I'm relatively new to the investing world but hold a sincere interest in keeping up with my finances and trying to get a retirement together (I'm 20 so I have a ways to go until then but no time to start like the present!).
My problem is I have very little stomach for market fluctuation. As one would expect, I'm loving it when the markets are up and I see my money growing. However, when they go down I hate it.
Currently I'm invested in the following:
$17,000 in a T.RowePrice Personal Strategy "Balanced". Ticker symbol is TRPBX. The fund objective is to strike a balance between riskier growth and straight income via bonds.
I also have $3,500 in a ROTH IRA which is invested in Vanguard's STAR fun (VGSTX). That fund is widely diversified and has returned 10% for the last 10 years.
However, I hate seeing the money fluctuate as much as it does. While it is very minor by comparison (I'm only seeing a swing of $100 a day up or so, and not a total monetary wipe out) I still don't like it.
Would I be better off putting the vast majority of my money into purely bonds? Vanguard's Total Bond Market Index covers the market widely (as the name suggests) and has very little fluctuation. In the past 52-weeks the high and low are about 50 cents apart.
I realize that I am potentially giving up a ton of profit in the long run. Assuming an 8% a year return I should be getting now, my total investment of $20,500 in 45 years (assuming no additional investment whatsoever) would become $654,000 (roughly). If I go for bonds and the Vanguard fund which has been averaging 4.5% a year return, my $20,500 becomes only $149,000 (assuming no additional investment).

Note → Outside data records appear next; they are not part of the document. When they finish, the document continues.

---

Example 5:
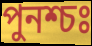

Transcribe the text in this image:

পুনশ্চঃ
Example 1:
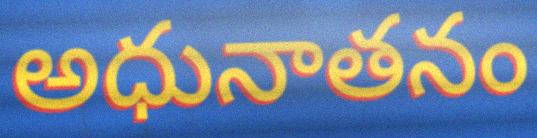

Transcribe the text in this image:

అధునాతనం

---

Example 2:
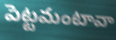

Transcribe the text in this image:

పెట్టమంటావా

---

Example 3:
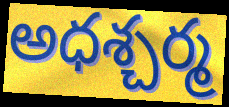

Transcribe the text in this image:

అధశ్చర్మ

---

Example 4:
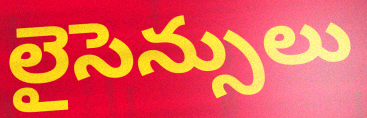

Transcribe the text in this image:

లైసెన్సులు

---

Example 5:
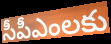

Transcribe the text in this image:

సీపీఎంలకు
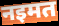
नइमत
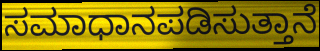
ಸಮಾಧಾನಪಡಿಸುತ್ತಾನೆ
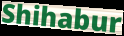
Shihabur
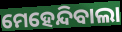
ମେହେନ୍ଦିବାଲା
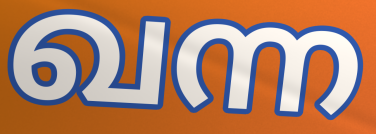
ഖന്ന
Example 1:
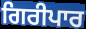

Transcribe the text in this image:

ਗਿਰੀਪਾਰ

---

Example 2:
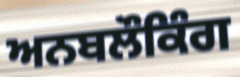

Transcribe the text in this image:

ਅਨਬਲੌਕਿੰਗ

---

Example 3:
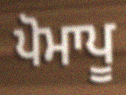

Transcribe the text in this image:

ਪੋਮਾਪੂ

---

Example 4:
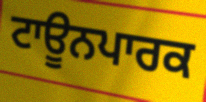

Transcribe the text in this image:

ਟਾਊਨਪਾਰਕ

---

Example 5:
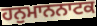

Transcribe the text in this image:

ਹਨੁਮਾਨਨਾਟਕ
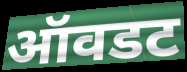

I feel like I'm answering my own question by posing the question to myself:
"Is the risk and fluctuation bad enough that you're willing to forgo a potential $500,000+ in earnings?"
What are your thoughts?
Bear in mind I'm not considering at all the very real possibility that the market could just go down and not earn any kind of a positive return.
I'm trying to keep it simple I suppose.